Business Magazine

A Leadership Secret: Communicating with Finesse

Posted on the 15 November 2011 by Mary Trigiani @MaryTrigiani

This post is dedicated to Scott McNealy, with all due respect and great admiration for his accomplishments.  And his potential.

During a late lunch break on November 10, I turned on the television to watch CNBC.  They were running a clip of an interview with Scott McNealy, one of Silicon Valley's technology thinkers and CEOs, a real success story.  When asked what he thought of the Occupy movement, Mr McNealy said, "get a job."

While I happen to have even stronger feelings than McNealy about what we should do with the anarchists and arsonists who have hijacked the Occupy movement, I was flabbergasted that someone as smart and quick as McNealy couldn't think of a better way to answer the question -- or to capitalize on it.  He could have said something equally arresting without appearing insensitive to how the problems afoot in the United States, culturally and commercially, are affecting the rest of us.  It was the perfect opportunity to explore what's back of Occupy, and in McNealy's case, maybe even demonstrate how his new startup can help connect people in an age of gated neighborhoods and the disintegration of the middle class.  Or maybe just to say something more inspired than, "get a job."

And that's when I realized that our leadership problem runs much deeper than I ever imagined.

http://www.everystockphoto.com/photo.php?imageId=4525966&searchId=777a9b8fb43ab0af98ab97282b6093bb&npos=51
The art of management finesse

Can it be that the astronomical financial and personal success of our business leaders has isolated them so much from the rest of their fellow citizens that they don't realize just how difficult it is to get a job or build business, get a living wage or project fee, or get paid at all?

Yes, it can be.  But I think it's more than that.  I think even the self-made guys are turning into elitists.  After all, their investment bankers parcel out IPO opportunities.  The elitist training begins early.  Many CEOs seem to be disconnecting from the rest of the populace to the degree that their positions are not about leading organizations and innovating but strictly about their own wealth. 

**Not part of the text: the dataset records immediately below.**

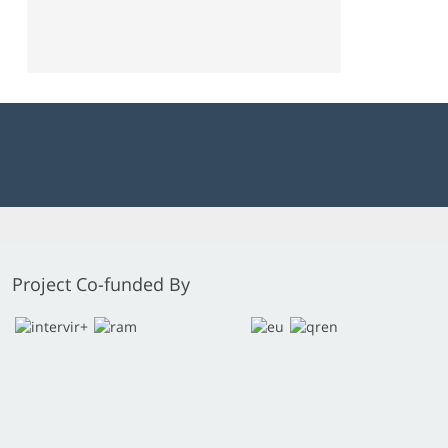
Project Co-funded By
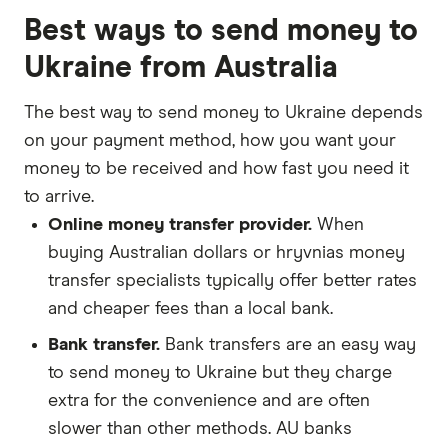
Best ways to send money to
Ukraine from Australia
The best way to send money to Ukraine depends
on your payment method, how you want your
money to be received and how fast you need it
to arrive.
Online money transfer provider.
When
buying Australian dollars or hryvnias money
transfer specialists typically offer better rates
and cheaper fees than a local bank.
Bank transfer.
Bank transfers are an easy way
to send money to Ukraine but they charge
extra for the convenience and are often
slower than other methods. AU banks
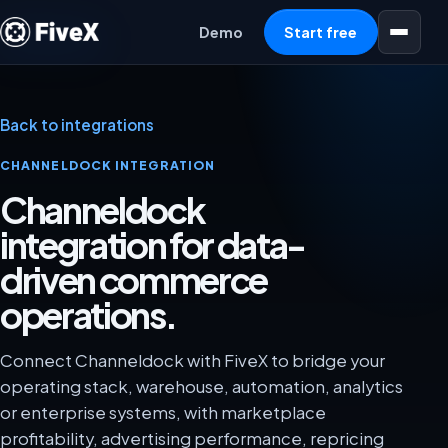
Open menu
Demo
Start free
Back to integrations
CHANNELDOCK INTEGRATION
Channeldock
integration for data-
driven commerce
operations.
Connect Channeldock with FiveX to bridge your
operating stack, warehouse, automation, analytics
or enterprise systems, with marketplace
profitability, advertising performance, repricing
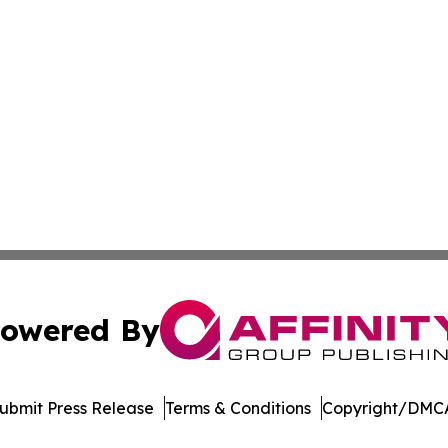
owered By
ubmit Press Release
Terms & Conditions
Copyright/DMCA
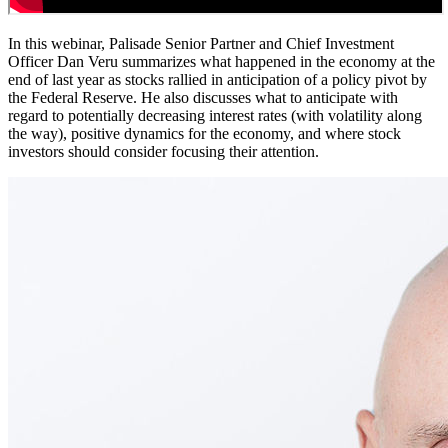
In this webinar, Palisade Senior Partner and Chief Investment
Officer Dan Veru summarizes what happened in the economy at the
end of last year as stocks rallied in anticipation of a policy pivot by
the Federal Reserve. He also discusses what to anticipate with
regard to potentially decreasing interest rates (with volatility along
the way), positive dynamics for the economy, and where stock
investors should consider focusing their attention.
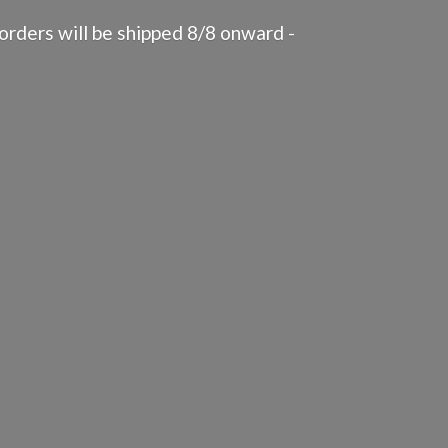
rders will be shipped 8/8 onward -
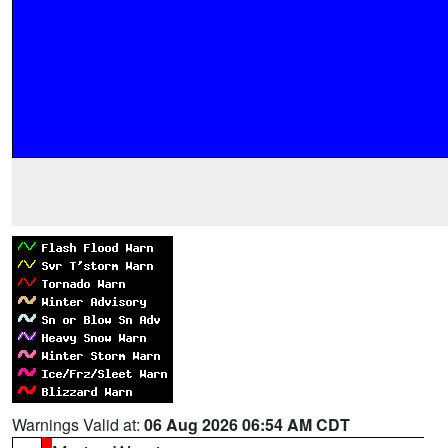
Warnings Valid at:
06 Aug 2026 06:54 AM CDT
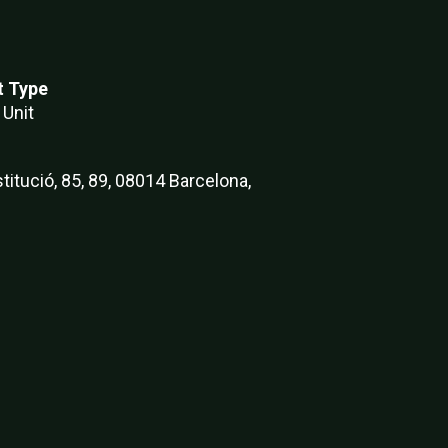
t Type
 Unit
titució, 85, 89, 08014 Barcelona,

I hope this is not the case with McNealy.  I hope this is just one gaff.  But the gaff pulled me up short and made me acknowledge that the wealth gap is merely one aspect of a larger gulf:  the growing absence of management finesse.

Finesse is often a natural gift.  Whether instinctive or acquired, finesse is a need-to-have, not a nice-to-have.  It's the ingredient that gets messages heard and inspires action. 

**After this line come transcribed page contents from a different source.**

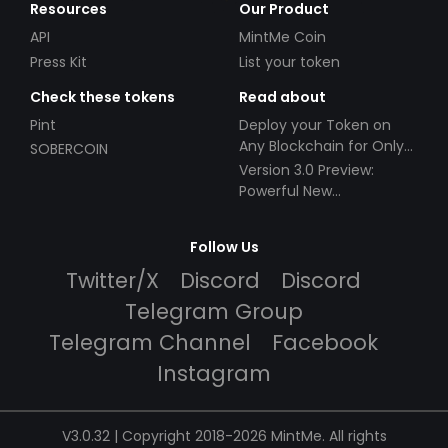
Resources
Our Product
API
MintMe Coin
Press Kit
List your token
Check these tokens
Read about
Pint
Deploy your Token on
Any Blockchain for Only
SOBERCOIN
$49!
Version 3.0 Preview:
Powerful New
Partnerships!
Follow Us
Twitter/X
Discord
Discord
Telegram Group
Telegram Channel
Facebook
Instagram
V3.0.32 | Copyright 2018-2026 MintMe. All rights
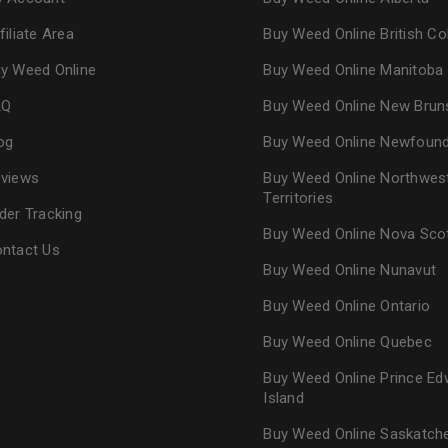
filiate Area
Buy Weed Online British C
y Weed Online
Buy Weed Online Manitoba
AQ
Buy Weed Online New Brun
og
Buy Weed Online Newfoun
views
Buy Weed Online Northwes
Territories
der Tracking
Buy Weed Online Nova Sco
ntact Us
Buy Weed Online Nunavut
Buy Weed Online Ontario
Buy Weed Online Quebec
Buy Weed Online Prince Ed
Island
Buy Weed Online Saskatc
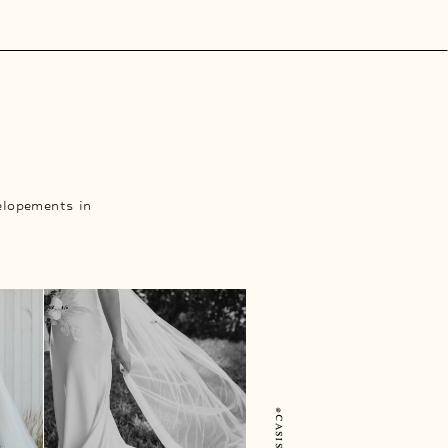
elopements in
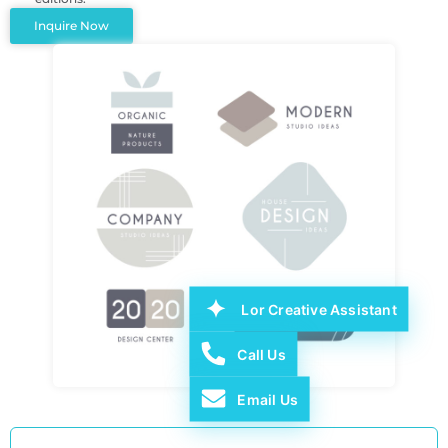
Inquire Now
Lor Creative Assistant
Call Us
Email Us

Finesse is nurtured by study and a personal emphasis on empathy.  We all stumble.  CEOs, though, have access to a key tool for learning and practicing management finesse to the degree that it can mitigate the stumbles.  The corporate communications function.  A need-to-have, not a nice-to-have.  Like anything else, it's all in how you build it.

Get your finesse on

The very best of the traditional American business canon gives us example after example of leaders who had experienced, legitimate communications advisors and who listened to them.  It's difficult for any human being, much less one with corporate power, to remain human without at least some institutional emphasis on keeping things real.  Corporate Communications should be the one place the CEO can turn whose only ax to grind is seeing the CEO set a clear path for the organization.

Many of today's CEOs are surrounded by yes men and women who take orders instead of tell the emperor he's not wearing any clothes.  Instead of a Merlin, they have court jesters.  Or worse.  These leaders would rather get up and read something a remote underling or PR agent wrote for them than spend time thinking about what they believe and how they can use their positions to lead us out of this mess. [Which includes speaking up about how we got here in the first place -- not just blaming Washington or Wall Street.]

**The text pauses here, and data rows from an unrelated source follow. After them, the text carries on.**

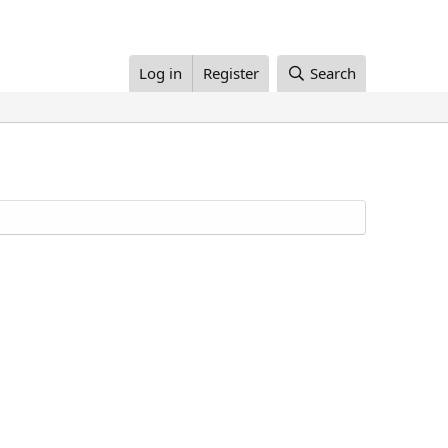
Log in
Register
Search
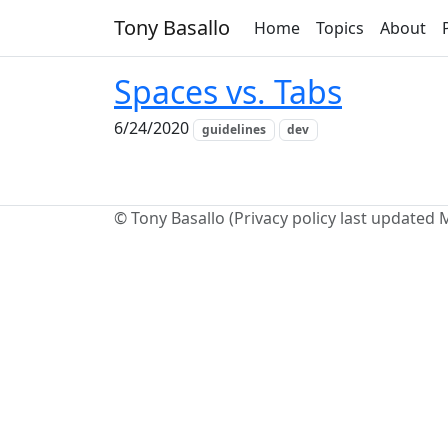
Tony Basallo
Home
Topics
About
Spaces vs. Tabs
6/24/2020
guidelines
dev
© Tony Basallo (Privacy policy last updated 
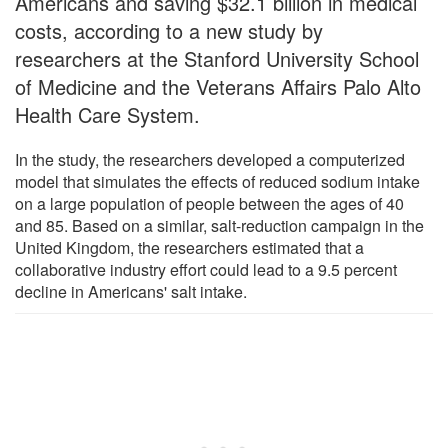
Americans and saving $32.1 billion in medical
costs, according to a new study by
researchers at the Stanford University School
of Medicine and the Veterans Affairs Palo Alto
Health Care System.
In the study, the researchers developed a computerized
model that simulates the effects of reduced sodium intake
on a large population of people between the ages of 40
and 85. Based on a similar, salt-reduction campaign in the
United Kingdom, the researchers estimated that a
collaborative industry effort could lead to a 9.5 percent
decline in Americans' salt intake.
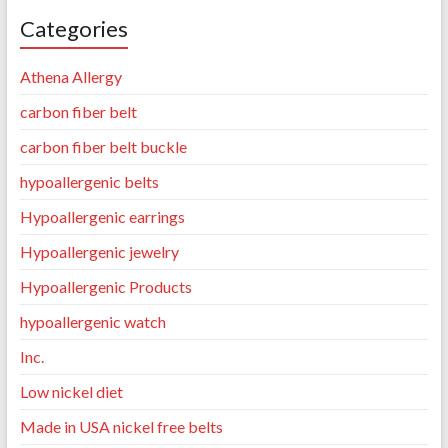
Categories
Athena Allergy
carbon fiber belt
carbon fiber belt buckle
hypoallergenic belts
Hypoallergenic earrings
Hypoallergenic jewelry
Hypoallergenic Products
hypoallergenic watch
Inc.
Low nickel diet
Made in USA nickel free belts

If Jack Kennedy had developed his messages this way, we might never had heard his voice or known what he thought.  His process alone should be enough of a template for today's CEO to follow in crafting and articulating messages of insight and intellect.

CEOs:  Owning your message is the price of entry to leadership

You aren't interested in or comfortable with setting aside time to work on your messages and deliver them?  Not acceptable. 

CEOs, thinking about your messages gets you in the habit of exploring every option in front of you.  Of listening.  And of thinking before you open your mouth, helping you find the words to say something enlightening, enriching the conversation because you were in it. I refuse to accept any thinking that excuses you from participating relentlessly in the creation of your messages.  It is part of your job. Like riding herd on financials or helping to win a big account.

Most important:  every opportunity to communicate should serve the purpose of reminding you that being a leader is as much about service as it is about lordship.  Owning your messages can help bridge the gap between the solitary burdens of your office and all the stakeholders in the enterprise's success.  It can help you put your own problems in context.  It can remind you that you're part of something larger than yourself.